Goal of the exercise
What you return must match the listing below exactly, minus any pictures.

BEGIN Recorded information

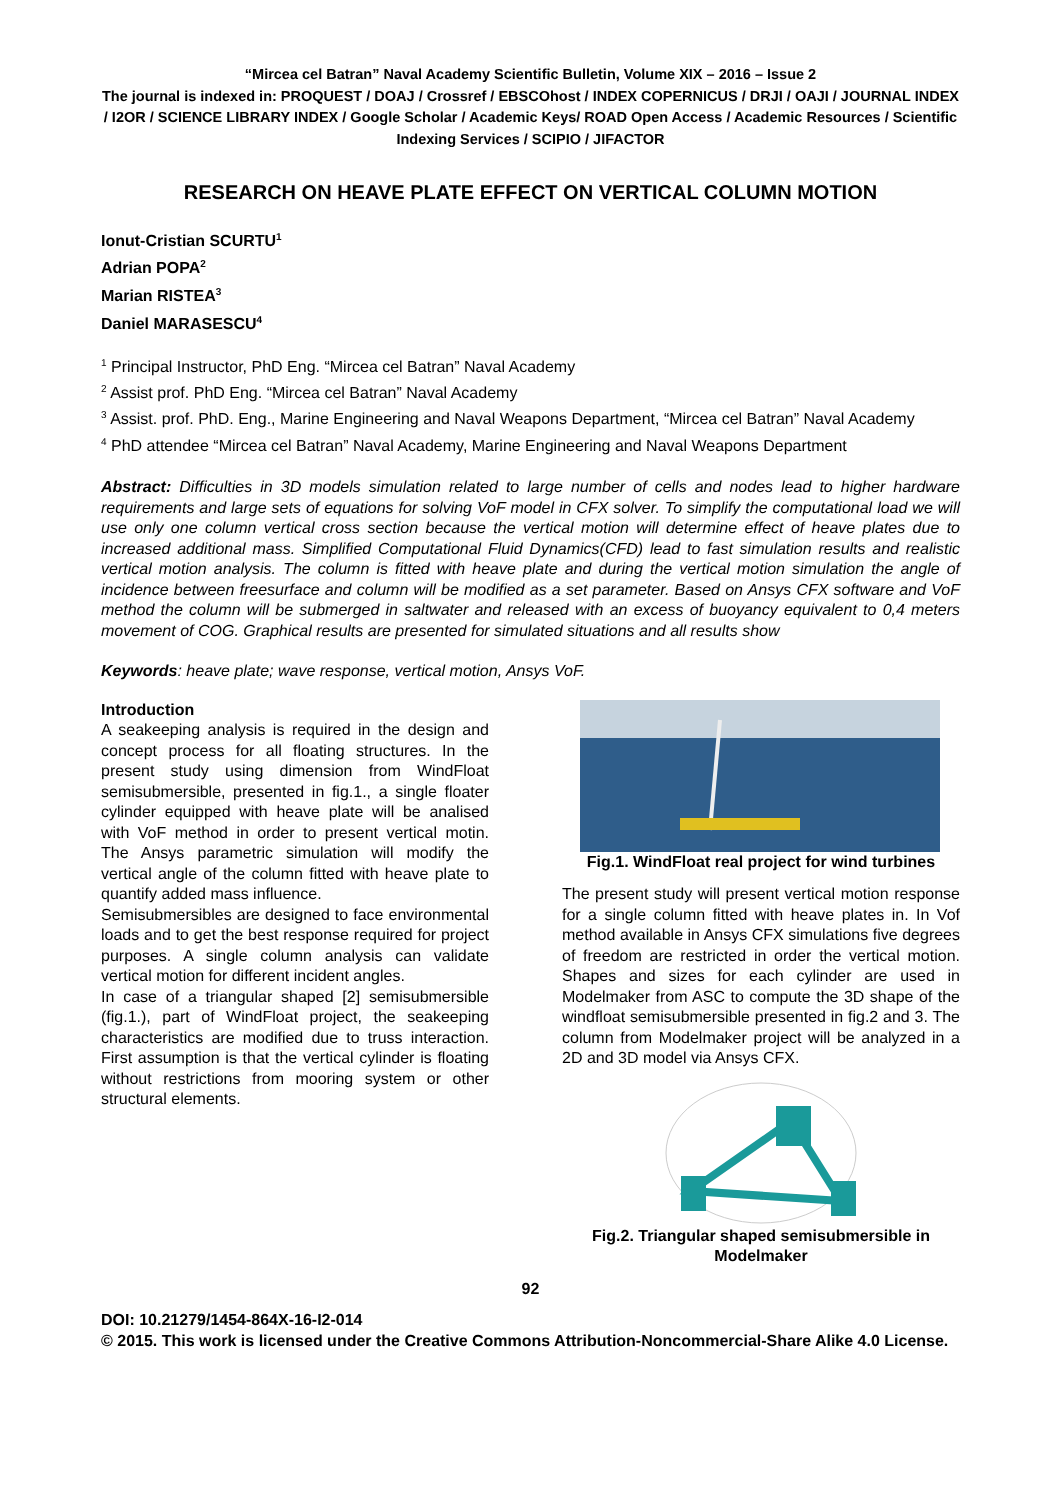“Mircea cel Batran” Naval Academy Scientific Bulletin, Volume XIX – 2016 – Issue 2
The journal is indexed in: PROQUEST / DOAJ / Crossref / EBSCOhost / INDEX COPERNICUS / DRJI / OAJI / JOURNAL INDEX / I2OR / SCIENCE LIBRARY INDEX / Google Scholar / Academic Keys/ ROAD Open Access / Academic Resources / Scientific Indexing Services / SCIPIO / JIFACTOR
RESEARCH ON HEAVE PLATE EFFECT ON VERTICAL COLUMN MOTION
Ionut-Cristian SCURTU<sup>1</sup>
Adrian POPA<sup>2</sup>
Marian RISTEA<sup>3</sup>
Daniel MARASESCU<sup>4</sup>
<sup>1</sup> Principal Instructor, PhD Eng. “Mircea cel Batran” Naval Academy
<sup>2</sup> Assist prof. PhD Eng. “Mircea cel Batran” Naval Academy
<sup>3</sup> Assist. prof. PhD. Eng., Marine Engineering and Naval Weapons Department, “Mircea cel Batran” Naval Academy
<sup>4</sup> PhD attendee “Mircea cel Batran” Naval Academy, Marine Engineering and Naval Weapons Department
Abstract: Difficulties in 3D models simulation related to large number of cells and nodes lead to higher hardware requirements and large sets of equations for solving VoF model in CFX solver. To simplify the computational load we will use only one column vertical cross section because the vertical motion will determine effect of heave plates due to increased additional mass. Simplified Computational Fluid Dynamics(CFD) lead to fast simulation results and realistic vertical motion analysis. The column is fitted with heave plate and during the vertical motion simulation the angle of incidence between freesurface and column will be modified as a set parameter. Based on Ansys CFX software and VoF method the column will be submerged in saltwater and released with an excess of buoyancy equivalent to 0,4 meters movement of COG. Graphical results are presented for simulated situations and all results show
Keywords: heave plate; wave response, vertical motion, Ansys VoF.
Introduction
A seakeeping analysis is required in the design and concept process for all floating structures. In the present study using dimension from WindFloat semisubmersible, presented in fig.1., a single floater cylinder equipped with heave plate will be analised with VoF method in order to present vertical motin. The Ansys parametric simulation will modify the vertical angle of the column fitted with heave plate to quantify added mass influence.
Semisubmersibles are designed to face environmental loads and to get the best response required for project purposes. A single column analysis can validate vertical motion for different incident angles.
In case of a triangular shaped [2] semisubmersible (fig.1.), part of WindFloat project, the seakeeping characteristics are modified due to truss interaction. First assumption is that the vertical cylinder is floating without restrictions from mooring system or other structural elements.
Fig.1. WindFloat real project for wind turbines
The present study will present vertical motion response for a single column fitted with heave plates in. In Vof method available in Ansys CFX simulations five degrees of freedom are restricted in order the vertical motion. Shapes and sizes for each cylinder are used in Modelmaker from ASC to compute the 3D shape of the windfloat semisubmersible presented in fig.2 and 3. The column from Modelmaker project will be analyzed in a 2D and 3D model via Ansys CFX.
Fig.2. Triangular shaped semisubmersible in Modelmaker
92
DOI: 10.21279/1454-864X-16-I2-014
© 2015. This work is licensed under the Creative Commons Attribution-Noncommercial-Share Alike 4.0 License.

END Recorded information

Solution
“Mircea cel Batran” Naval Academy Scientific Bulletin, Volume XIX – 2016 – Issue 2
The journal is indexed in: PROQUEST / DOAJ / Crossref / EBSCOhost / INDEX COPERNICUS / DRJI / OAJI / JOURNAL INDEX / I2OR / SCIENCE LIBRARY INDEX / Google Scholar / Academic Keys/ ROAD Open Access / Academic Resources / Scientific Indexing Services / SCIPIO / JIFACTOR
RESEARCH ON HEAVE PLATE EFFECT ON VERTICAL COLUMN MOTION
Ionut-Cristian SCURTU<sup>1</sup>
Adrian POPA<sup>2</sup>
Marian RISTEA<sup>3</sup>
Daniel MARASESCU<sup>4</sup>
<sup>1</sup> Principal Instructor, PhD Eng. “Mircea cel Batran” Naval Academy
<sup>2</sup> Assist prof. PhD Eng. “Mircea cel Batran” Naval Academy
<sup>3</sup> Assist. prof. PhD. Eng., Marine Engineering and Naval Weapons Department, “Mircea cel Batran” Naval Academy
<sup>4</sup> PhD attendee “Mircea cel Batran” Naval Academy, Marine Engineering and Naval Weapons Department
Abstract: Difficulties in 3D models simulation related to large number of cells and nodes lead to higher hardware requirements and large sets of equations for solving VoF model in CFX solver. To simplify the computational load we will use only one column vertical cross section because the vertical motion will determine effect of heave plates due to increased additional mass. Simplified Computational Fluid Dynamics(CFD) lead to fast simulation results and realistic vertical motion analysis. The column is fitted with heave plate and during the vertical motion simulation the angle of incidence between freesurface and column will be modified as a set parameter. Based on Ansys CFX software and VoF method the column will be submerged in saltwater and released with an excess of buoyancy equivalent to 0,4 meters movement of COG. Graphical results are presented for simulated situations and all results show
Keywords: heave plate; wave response, vertical motion, Ansys VoF.
Introduction
A seakeeping analysis is required in the design and concept process for all floating structures. In the present study using dimension from WindFloat semisubmersible, presented in fig.1., a single floater cylinder equipped with heave plate will be analised with VoF method in order to present vertical motin. The Ansys parametric simulation will modify the vertical angle of the column fitted with heave plate to quantify added mass influence.
Semisubmersibles are designed to face environmental loads and to get the best response required for project purposes. A single column analysis can validate vertical motion for different incident angles.
In case of a triangular shaped [2] semisubmersible (fig.1.), part of WindFloat project, the seakeeping characteristics are modified due to truss interaction. First assumption is that the vertical cylinder is floating without restrictions from mooring system or other structural elements.
Fig.1. WindFloat real project for wind turbines
The present study will present vertical motion response for a single column fitted with heave plates in. In Vof method available in Ansys CFX simulations five degrees of freedom are restricted in order the vertical motion. Shapes and sizes for each cylinder are used in Modelmaker from ASC to compute the 3D shape of the windfloat semisubmersible presented in fig.2 and 3. The column from Modelmaker project will be analyzed in a 2D and 3D model via Ansys CFX.
Fig.2. Triangular shaped semisubmersible in Modelmaker
92
DOI: 10.21279/1454-864X-16-I2-014
© 2015. This work is licensed under the Creative Commons Attribution-Noncommercial-Share Alike 4.0 License.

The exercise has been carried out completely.